Neben der Bergedorfer Königin der Texte Charlene Wolffwaren die Bördekönigin Sylvia I., die Brücker Erntekönigin Sandra aus Brandenburg, die Perlenkönigin Silvia I. vom Arendsee, die Rogätzer Blütenkönigin mit ihrer Justitia sowie die Kartoffelkönigin Constanze aus Genthin zugegen.

Nach und nach füllte sich der Park. Die Veranstalter rechnen mit 3.000 Prinzessinnen und Rittern. Und diese waren sehr interessiert an den erwachsenen Hoheiten. Die Königinnen hatten nämlich Süßes dabei und Autogrammkarten, die auch weg gingen wie warme Semmeln.

Musiker liefen mit mittelalterlicher Musik durch den Park – nein, es war nicht die berühmte Gruppe Calamus.

Auf einem Thron saß ein "König" aus dem Theater und ein "Hofmarschall" versuchte die Kinder zu einem Foto zu animieren. Mit seinem roten Bart, seiner merkwürdigen Art und seiner seltsamen gelben Brille jagte er manch einer kleinen Prinzessin Angst ein.
Die Königinnen ließen sich so schnell nicht aus der Fassung bringen.

Im Park waren auch das Pferd Rosinante, auf dem wir uns fotografieren lassen wollten und ein Einhorn vom Theater. Der Andrang auf das Pferd war allerdings so groß, dass wir Royals es nur auf das Einhorn schafften.

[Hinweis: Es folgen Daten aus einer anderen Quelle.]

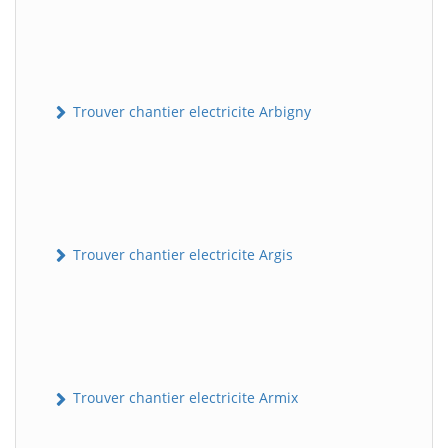
Trouver chantier electricite Arbigny
Trouver chantier electricite Argis
Trouver chantier electricite Armix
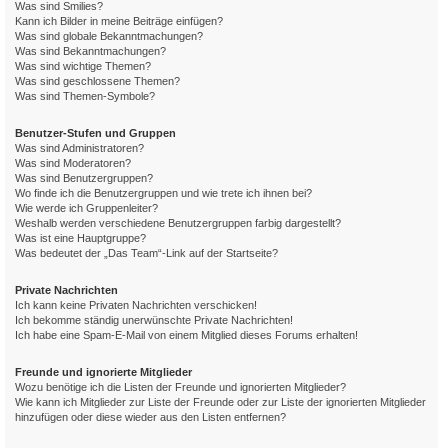
Was sind Smilies?
Kann ich Bilder in meine Beiträge einfügen?
Was sind globale Bekanntmachungen?
Was sind Bekanntmachungen?
Was sind wichtige Themen?
Was sind geschlossene Themen?
Was sind Themen-Symbole?
Benutzer-Stufen und Gruppen
Was sind Administratoren?
Was sind Moderatoren?
Was sind Benutzergruppen?
Wo finde ich die Benutzergruppen und wie trete ich ihnen bei?
Wie werde ich Gruppenleiter?
Weshalb werden verschiedene Benutzergruppen farbig dargestellt?
Was ist eine Hauptgruppe?
Was bedeutet der „Das Team“-Link auf der Startseite?
Private Nachrichten
Ich kann keine Privaten Nachrichten verschicken!
Ich bekomme ständig unerwünschte Private Nachrichten!
Ich habe eine Spam-E-Mail von einem Mitglied dieses Forums erhalten!
Freunde und ignorierte Mitglieder
Wozu benötige ich die Listen der Freunde und ignorierten Mitglieder?
Wie kann ich Mitglieder zur Liste der Freunde oder zur Liste der ignorierten Mitglieder
hinzufügen oder diese wieder aus den Listen entfernen?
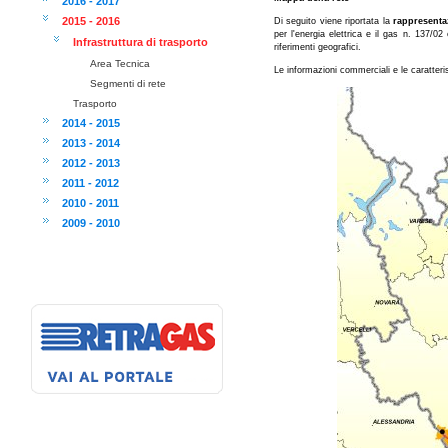
2016 - 2017
2015 - 2016
Di seguito viene riportata la
rappresenta
per l'energia elettrica e il gas n. 137/0
Infrastruttura di trasporto
riferimenti geografici.
Area Tecnica
Le informazioni commerciali e le caratteri
Segmenti di rete
Trasporto
2014 - 2015
2013 - 2014
2012 - 2013
2011 - 2012
2010 - 2011
2009 - 2010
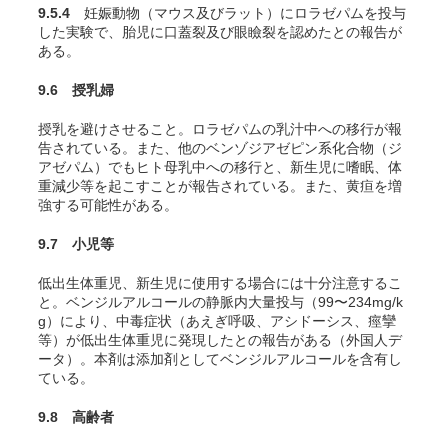
9.5.4
妊娠動物（マウス及びラット）にロラゼパムを投与
した実験で、胎児に口蓋裂及び眼瞼裂を認めたとの報告が
ある
。
9.6 授乳婦
授乳を避けさせること。ロラゼパムの乳汁中への移行が報
告されている
。また、他のベンゾジアゼピン系化合物（ジ
アゼパム）でもヒト母乳中への移行と、新生児に嗜眠、体
重減少等を起こすことが報告されている。また、黄疸を増
強する可能性がある。
9.7 小児等
低出生体重児、新生児に使用する場合には十分注意するこ
と。ベンジルアルコールの静脈内大量投与（99〜234mg/k
g）により、中毒症状（あえぎ呼吸、アシドーシス、痙攣
等）が低出生体重児に発現したとの報告がある（外国人デ
ータ）。本剤は添加剤としてベンジルアルコールを含有し
ている。
9.8 高齢者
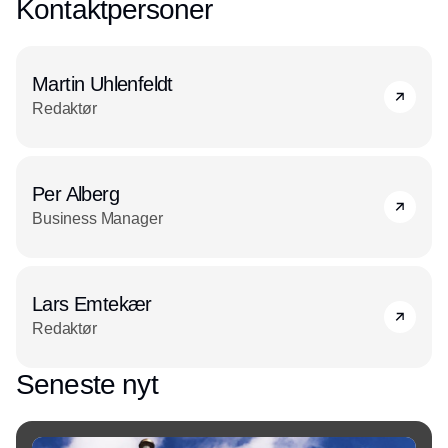
Kontaktpersoner
Martin Uhlenfeldt
Redaktør
Per Alberg
Business Manager
Lars Emtekær
Redaktør
Seneste nyt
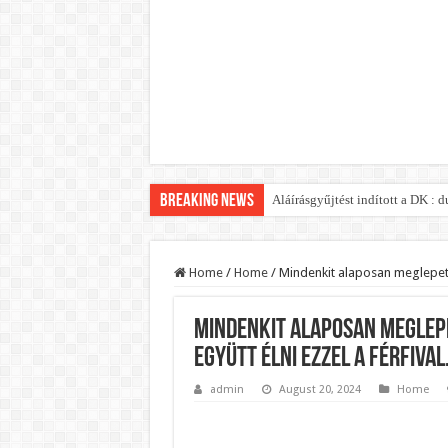
Breaking News
Aláírásgyűjtést indított a DK :
Orbán Viktort óriási meglepetés
Nem finomkodott: Megfegyelmezt
Home
/
Home
/
Mindenkit alaposan meglepett! 
DRÁMA! Végezni akartak Orbán Vi
Mindenkit alaposan meglepe
Visszatérhet Sulyok Tamás?Muta
együtt élni ezzel a férfival
MOST TÖRTÉNT! Péter Magyar R
admin
August 20, 2024
Home
PUTYIN MEGSEMMISÍTŐ ÜZENETET
Szijjártó élő adásban semmisíte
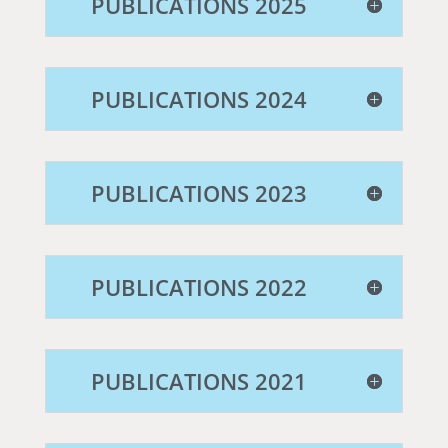
PUBLICATIONS 2025
PUBLICATIONS 2024
PUBLICATIONS 2023
PUBLICATIONS 2022
PUBLICATIONS 2021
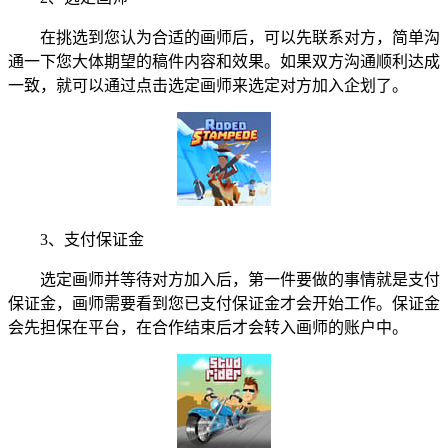
在挑选到您认为合适的画师后，可以先联系对方，简单沟
通一下您大体期望的稿件内容和效果。如果双方沟通顺利达成
一致，就可以通过点击选定画师来选定对方加入企划了。
3、支付保证金
选定画师并等待对方加入后，第一件要做的事情就是支付
保证金，画师需要看到您已支付保证金才会开始工作。保证金
会先担保在平台，在合作结束后才会转入画师的账户中。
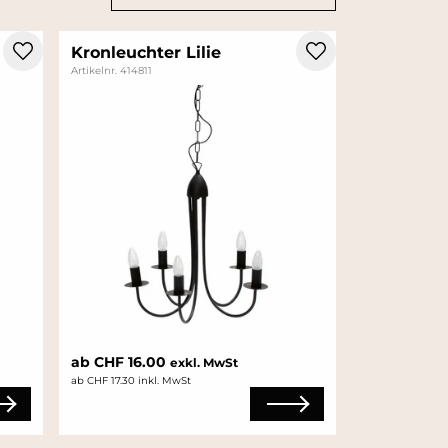
Kronleuchter Lilie
Artikelnr. 414811
ab CHF 16.00
exkl. MwSt
ab CHF 17.30 inkl. MwSt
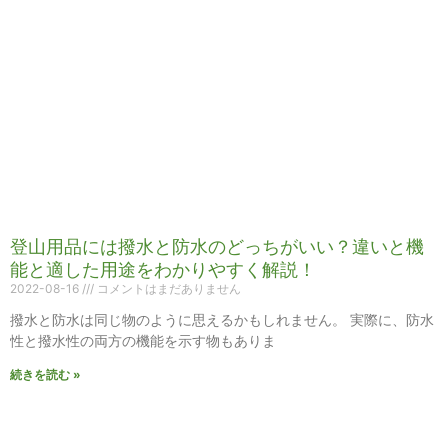
登山用品には撥水と防水のどっちがいい？違いと機
能と適した用途をわかりやすく解説！
2022-08-16
コメントはまだありません
撥水と防水は同じ物のように思えるかもしれません。 実際に、防水
性と撥水性の両方の機能を示す物もありま
続きを読む »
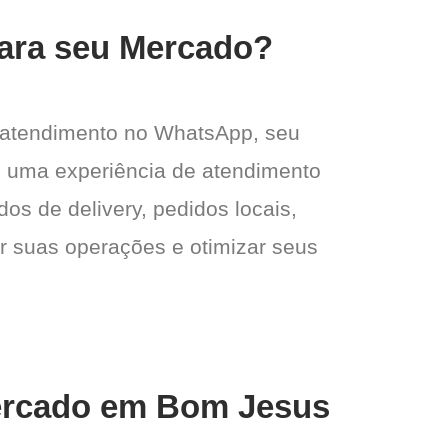
para seu Mercado?
 atendimento no WhatsApp, seu
 e uma experiência de atendimento
dos de delivery, pedidos locais,
ar suas operações e otimizar seus
Mercado em Bom Jesus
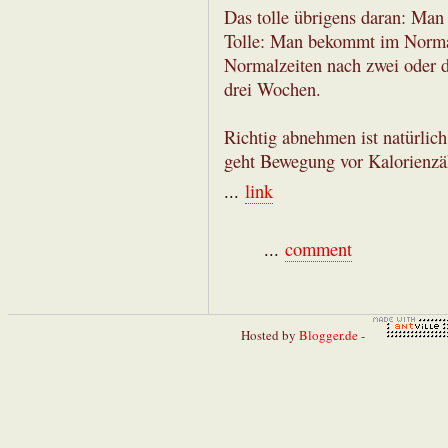
Das tolle übrigens daran: Man
Tolle: Man bekommt im Normalf
Normalzeiten nach zwei oder 
drei Wochen.
Richtig abnehmen ist natürlic
geht Bewegung vor Kalorienzä
...
link
...
comment
Hosted by
Blogger.de
-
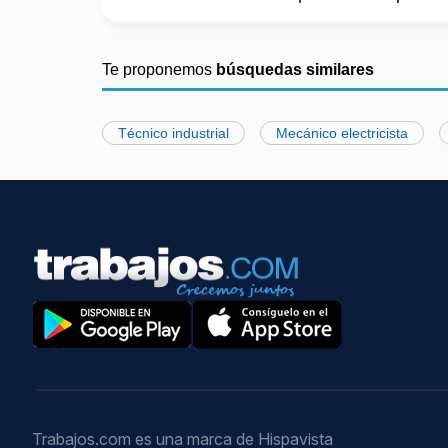
Te proponemos
búsquedas similares
Técnico industrial
Mecánico electricista
Trabajos.com es una marca de Hispavista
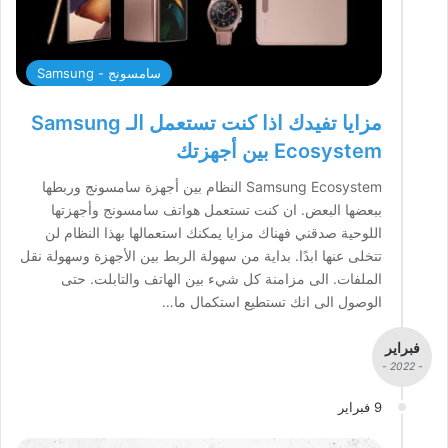
سامسونج - Samsung
مزايا تفيدك اذا كنت تستعمل الـ Samsung
Ecosystem بين أجهزتك
Samsung Ecosystem النظام بين أجهزة سامسونج وربطها
ببعضها البعض. ان كنت تستعمل هواتف سامسونج وأجهزتها
اللوحية صدقني فهناك مزايا يمكنك استعمالها بهذا النظام لن
تتخلى عنها ابدًا. بداية من سهولة الربط بين الأجهزة وسهولة نقل
الملفات. الى مزامنة كل شيء بين الهاتف والتابلت. حتى
الوصول الى انك تستطيع استكمال ما…
فبراير
- 2022 -
9 فبراير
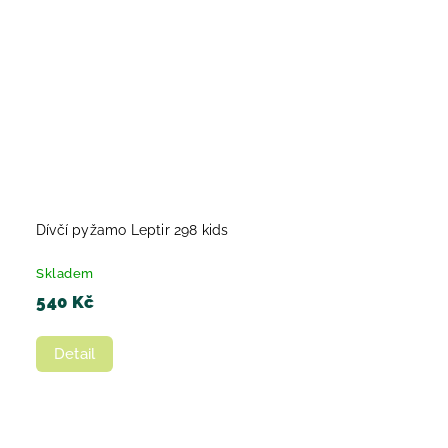
Dívčí pyžamo Leptir 298 kids
Skladem
540 Kč
Detail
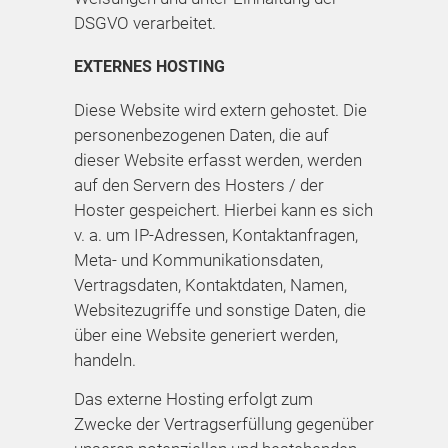
DSGVO verarbeitet.
EXTERNES HOSTING
Diese Website wird extern gehostet. Die
personenbezogenen Daten, die auf
dieser Website erfasst werden, werden
auf den Servern des Hosters / der
Hoster gespeichert. Hierbei kann es sich
v. a. um IP-Adressen, Kontaktanfragen,
Meta- und Kommunikationsdaten,
Vertragsdaten, Kontaktdaten, Namen,
Websitezugriffe und sonstige Daten, die
über eine Website generiert werden,
handeln.
Das externe Hosting erfolgt zum
Zwecke der Vertragserfüllung gegenüber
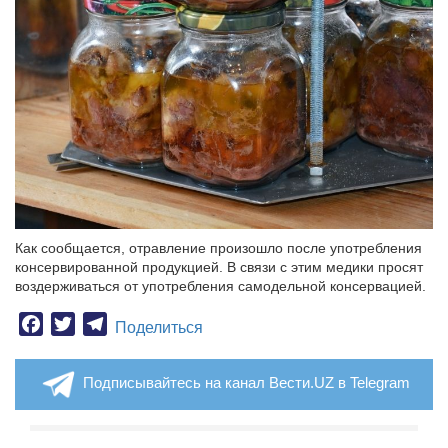
Как сообщается, отравление произошло после употребления
консервированной продукцией. В связи с этим медики просят
воздерживаться от употребления самодельной консервацией.
Facebook
Twitter
Telegram
Поделиться
Подписывайтесь на канал Вести.UZ в Telegram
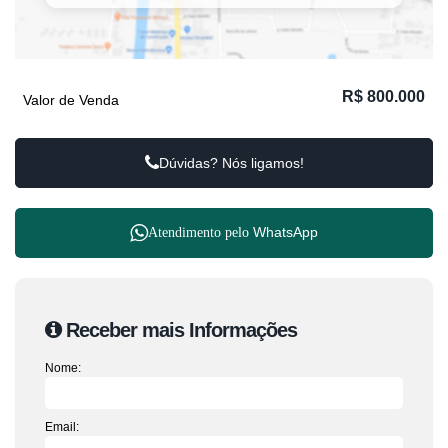
R$
800.000
Valor de Venda
Dúvidas? Nós ligamos!
WhatsApp
Atendimento pelo
Receber mais Informações
Nome:
Email:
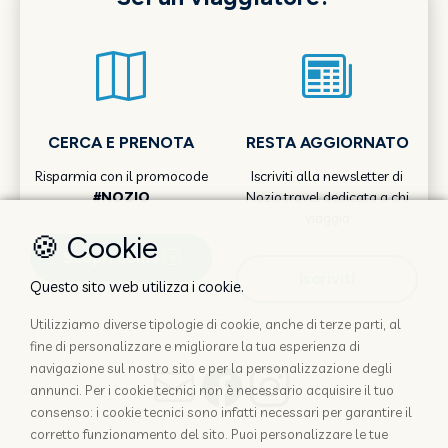
CERCA E PRENOTA
RESTA AGGIORNATO
Risparmia con il promocode
Iscriviti alla newsletter di
#NOZIO
Nozio.travel dedicata a chi
viaggia
🍪 Cookie
Scopri come
Iscriviti
Questo sito web utilizza i cookie.
Utilizziamo diverse tipologie di cookie, anche di terze parti, al
fine di personalizzare e migliorare la tua esperienza di
navigazione sul nostro sito e per la personalizzazione degli
annunci. Per i cookie tecnici non è necessario acquisire il tuo
consenso: i cookie tecnici sono infatti necessari per garantire il
corretto funzionamento del sito. Puoi personalizzare le tue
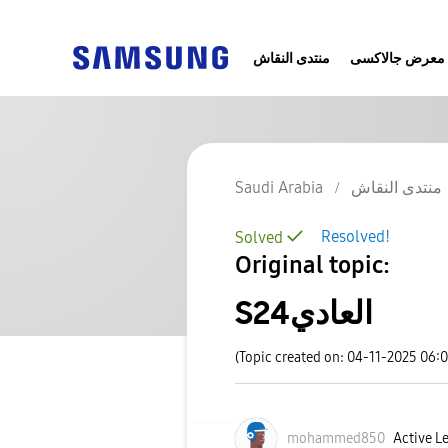
معرض جالاكسى
منتدى النقاش
Saudi Arabia
منتدى النقاش
Resolved!
Solved
Original topic:
S24العادي
(Topic created on: 04-11-2025 06:
mohammed850
Active Le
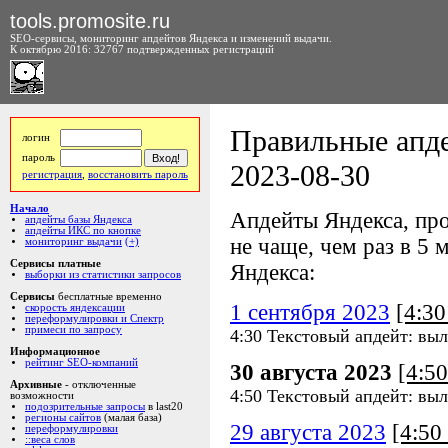
tools.promosite.ru
SEO-сервисы, мониторинг апдейтов Яндекса и изменений выдачи.
К октябрю 2016: 32767 подтвержденных регистраций
Правильные апде
логин
пароль
2023-08-30
регистрация
,
восстановить пароль
Начало
Апдейты Яндекса, про
апдейты базы Яндекса
апдейты ИКС по кнопке
не чаще, чем раз в 5 м
мониторинг выдачи
(+)
Сервисы платные
Яндекса:
выборки из статистики запросов
Сервисы
бесплатные временно
1 сентября 2023
[4:3
скорость яндексации
переформулировки и Спектр
примеси по запросу
4:30 Текстовый апдейт: выл
Информационное
рейтинг SEO-компаний
30 августа 2023
[4:5
Архивные
- отключенные
4:50 Текстовый апдейт: выл
возможности
подозрительные запросы
в last20
регионы сайтов
(малая база)
29 августа 2023
[4:5
переформулировки
::веса слов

Mein Kleid verdeckt zu viel, da sieht man gar nicht mehr viel von meinem Reittier. Ich bin dann mit dem Einhorn über den Park geflogen bis zum Jahrtausendturm – gelogen soll das sein? Glaubt Ihr etwa nicht mehr an Prinzessinnen, Königinnen, Einhörner und dass alles gut wird?
Also ich bin echt. Das hat mir sogar die englische Königin Queen Elisabeth II. bestätigt.

Im Elbauenpark steht der Jahrtausendturm, eine Art Technikmuseum, in dem man eine Menge lernen und ausprobieren kann. Von außen relativ schlicht tritt man in einen riesigen Raum, in dem es viel zu entdecken gibt.
Da müssen die Königinnen sich natürlich erst mal gegenseitig fotografieren.

Die Rampe außen ist nur teilweise begehbar. Sie wird in Kürze saniert, weil das Holz morsch ist.
Man kann von dort aus weit gucken und auch die Elbe sehen, nach der der Elbauenpark benannt ist.
Oben bläst ein kräftiger Wind.

Drinnen gibt es einiges zu sehen. Plötzlich ist die Bördekönigin so viel kleiner als die Erntekönigin aus Brück, dabei steht sie gar nicht auf dem Stuhl.
Die Königinnen versammeln sich an einer langen Tafel zur Autogrammstunde, und der Andrang ist groß.

Für die Kinder gibt es Theater und Prinzessinnentanz, und die Begeisterung ist groß.


Die Königinnen hingegen versuchen sich im Bogenschießen. Sie machen dabei eine sehr gute Figur – nur mit dem Treffen… na ja, Übung macht den Meister.
Sandra hat das mit dem Loslassen noch nicht verstanden.

Da ist das Ballwerfen einfacher.

Die kleinen Prinzessinnen wollen noch mehr Autogrammkarten, aber einige Königinnen haben schon ihren ganzen Vorrat verteilt.

Wenn ich nach Hause komme, muss ich auch neue drucken. Ich bin froh, dass ich so beliebt bin. Mir sind nur die Süßigkeiten ausgegangen.

Es war ein schöner Prinzessinnentag, und ich mache mich auf den langen Weg, denn ich habe heute noch 980 km zu fahren und werde erst nachts um 4 Uhr zu Hause ankommen.